Slop generated AI script:


import os
import requests
from urllib.parse import urlparse
from tqdm import tqdm
import logging

# Set up logging
logging.basicConfig(
    level=logging.DEBUG,
    format='%(asctime)s - %(levelname)s - %(message)s'
)
logger = logging.getLogger(__name__)

# Config
COMMUNITY = "albumartporn"
LEMMA_INSTANCE = "https://lemmy.world/"  # You can change this to a different instance
DEST_FOLDER = "albumartporn_images"
MAX_PAGES = 100  # Increased to download more images
SORT = "TopAll"  # Changed to get the best quality images first

os.makedirs(DEST_FOLDER, exist_ok=True)

def get_posts(page):
    url = f"{LEMMA_INSTANCE}/api/v3/post/list"
    params = {
        "community_name": COMMUNITY,
        "sort": SORT,
        "page": page
    }
    try:
        logger.debug(f"Fetching posts from page {page}")
        resp = requests.get(url, params=params)
        resp.raise_for_status()
        posts = resp.json().get("posts", [])
        logger.debug(f"Found {len(posts)} posts on page {page}")
        return posts
    except Exception as e:
        logger.error(f"Error fetching posts from page {page}: {e}")
        return []

def download_image(url, filename):
    try:
        logger.debug(f"Downloading image from {url}")
        resp = requests.get(url, stream=True, timeout=10)
        resp.raise_for_status()
        file_size = int(resp.headers.get('content-length', 0))
        logger.debug(f"Image size: {file_size} bytes")
        
        with open(filename, "wb") as f:
            for chunk in resp.iter_content(1024):
                f.write(chunk)
        logger.debug(f"Successfully downloaded {filename}")
    except Exception as e:
        logger.error(f"Failed to download {url}: {e}")

def is_image_url(url):
    is_img = url.lower().endswith((".jpg", ".jpeg", ".png", ".gif", ".webp"))
    logger.debug(f"URL {url} is image: {is_img}")
    return is_img

def main():
    logger.info(f"Starting download from {COMMUNITY} community")
    logger.info(f"Sorting by: {SORT}")
    logger.info(f"Maximum pages to process: {MAX_PAGES}")
    
    image_count = 0
    for page in range(1, MAX_PAGES + 1):
        logger.info(f"Processing page {page}/{MAX_PAGES}")
        posts = get_posts(page)
        if not posts:
            logger.warning(f"No more posts on page {page}.")
            break

        for post in tqdm(posts, desc=f"Page {page}"):
            post_data = post.get("post", {})
            url = post_data.get("url")

            if not url:
                logger.debug("Post has no URL, skipping")
                continue

            if not is_image_url(url):
                logger.debug(f"URL is not an image: {url}")
                continue

            parsed_url = urlparse(url)
            filename = os.path.basename(parsed_url.path)
            filepath = os.path.join(DEST_FOLDER, filename)
            
            if os.path.exists(filepath):
                logger.debug(f"File already exists: {filepath}")
                continue
                
            download_image(url, filepath)
            image_count += 1

    logger.info(f"✅ Download complete.
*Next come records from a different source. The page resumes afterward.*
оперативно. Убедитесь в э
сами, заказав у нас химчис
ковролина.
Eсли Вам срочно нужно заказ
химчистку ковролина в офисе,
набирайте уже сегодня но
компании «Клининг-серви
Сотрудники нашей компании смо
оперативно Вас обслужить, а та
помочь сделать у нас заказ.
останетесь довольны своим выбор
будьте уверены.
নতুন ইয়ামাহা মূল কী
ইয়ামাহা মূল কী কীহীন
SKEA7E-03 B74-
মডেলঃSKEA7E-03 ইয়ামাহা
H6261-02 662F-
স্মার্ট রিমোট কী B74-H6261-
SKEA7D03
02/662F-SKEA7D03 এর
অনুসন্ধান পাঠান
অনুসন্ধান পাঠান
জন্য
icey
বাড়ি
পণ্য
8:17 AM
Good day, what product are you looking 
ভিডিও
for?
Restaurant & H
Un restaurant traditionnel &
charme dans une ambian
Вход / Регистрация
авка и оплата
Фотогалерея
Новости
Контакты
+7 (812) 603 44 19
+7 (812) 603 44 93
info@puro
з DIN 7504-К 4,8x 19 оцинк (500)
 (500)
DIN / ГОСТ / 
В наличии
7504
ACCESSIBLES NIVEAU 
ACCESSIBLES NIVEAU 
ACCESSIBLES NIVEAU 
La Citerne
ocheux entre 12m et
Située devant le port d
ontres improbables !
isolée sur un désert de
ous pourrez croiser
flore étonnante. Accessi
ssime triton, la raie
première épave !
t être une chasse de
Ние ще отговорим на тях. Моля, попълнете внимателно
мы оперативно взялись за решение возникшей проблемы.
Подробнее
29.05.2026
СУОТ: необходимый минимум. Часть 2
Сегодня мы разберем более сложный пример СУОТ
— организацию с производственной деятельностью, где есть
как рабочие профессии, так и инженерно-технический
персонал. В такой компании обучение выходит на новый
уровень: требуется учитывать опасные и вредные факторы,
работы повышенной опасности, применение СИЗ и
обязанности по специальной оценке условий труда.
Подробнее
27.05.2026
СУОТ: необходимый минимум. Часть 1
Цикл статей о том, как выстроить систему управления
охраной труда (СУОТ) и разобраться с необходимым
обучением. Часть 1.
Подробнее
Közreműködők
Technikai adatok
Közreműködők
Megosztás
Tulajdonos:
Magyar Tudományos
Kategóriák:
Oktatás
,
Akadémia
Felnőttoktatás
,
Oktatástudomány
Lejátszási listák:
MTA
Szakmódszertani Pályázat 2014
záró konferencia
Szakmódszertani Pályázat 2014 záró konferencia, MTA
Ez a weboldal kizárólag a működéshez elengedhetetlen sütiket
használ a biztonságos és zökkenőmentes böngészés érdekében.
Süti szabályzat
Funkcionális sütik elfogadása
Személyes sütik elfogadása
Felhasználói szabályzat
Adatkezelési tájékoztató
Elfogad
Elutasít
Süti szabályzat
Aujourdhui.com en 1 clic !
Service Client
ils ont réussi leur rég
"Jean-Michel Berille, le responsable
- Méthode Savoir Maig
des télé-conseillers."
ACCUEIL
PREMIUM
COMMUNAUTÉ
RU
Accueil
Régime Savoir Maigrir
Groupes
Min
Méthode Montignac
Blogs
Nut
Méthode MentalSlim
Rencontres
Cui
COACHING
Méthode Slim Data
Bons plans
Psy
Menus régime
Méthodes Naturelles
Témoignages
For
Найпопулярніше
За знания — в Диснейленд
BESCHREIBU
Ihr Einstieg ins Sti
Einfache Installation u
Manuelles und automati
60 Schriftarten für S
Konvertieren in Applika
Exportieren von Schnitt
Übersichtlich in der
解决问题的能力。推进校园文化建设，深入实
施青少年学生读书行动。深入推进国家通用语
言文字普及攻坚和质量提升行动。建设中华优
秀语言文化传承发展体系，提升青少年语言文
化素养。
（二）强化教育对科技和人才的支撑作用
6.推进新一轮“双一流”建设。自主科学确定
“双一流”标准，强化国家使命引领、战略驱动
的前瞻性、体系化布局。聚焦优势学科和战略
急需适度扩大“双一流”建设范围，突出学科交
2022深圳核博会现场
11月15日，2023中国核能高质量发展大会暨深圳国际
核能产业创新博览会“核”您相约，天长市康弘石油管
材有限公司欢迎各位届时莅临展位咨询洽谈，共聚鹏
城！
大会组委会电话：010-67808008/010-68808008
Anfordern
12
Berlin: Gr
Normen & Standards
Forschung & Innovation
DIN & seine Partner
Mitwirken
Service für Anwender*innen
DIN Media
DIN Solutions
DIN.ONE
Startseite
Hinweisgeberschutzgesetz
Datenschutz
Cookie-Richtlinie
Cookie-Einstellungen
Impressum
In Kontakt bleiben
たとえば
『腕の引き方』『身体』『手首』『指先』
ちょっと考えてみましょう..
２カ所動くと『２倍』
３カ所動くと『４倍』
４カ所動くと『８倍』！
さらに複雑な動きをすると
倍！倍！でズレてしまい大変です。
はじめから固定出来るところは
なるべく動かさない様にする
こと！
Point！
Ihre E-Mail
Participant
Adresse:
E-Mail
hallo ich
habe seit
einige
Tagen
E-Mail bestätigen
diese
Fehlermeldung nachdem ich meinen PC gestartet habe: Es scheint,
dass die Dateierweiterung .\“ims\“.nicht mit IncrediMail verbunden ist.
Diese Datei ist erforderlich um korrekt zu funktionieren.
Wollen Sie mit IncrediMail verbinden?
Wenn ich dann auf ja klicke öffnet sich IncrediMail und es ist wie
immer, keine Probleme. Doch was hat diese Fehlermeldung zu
Downloaded {image_count} images.")

if __name__ == "__main__":
    main()

[–] golden_zealot@lemmy.ml 7 points 1 day ago

There isn't a straightforward way to do it as far as I can see - most likely because instances usually don't want tonnes of requests for tonnes of data.

If you have knowledge in programming it would be feasible to write a script that either uses the Lemmy API to get this, or otherwise web scrape it.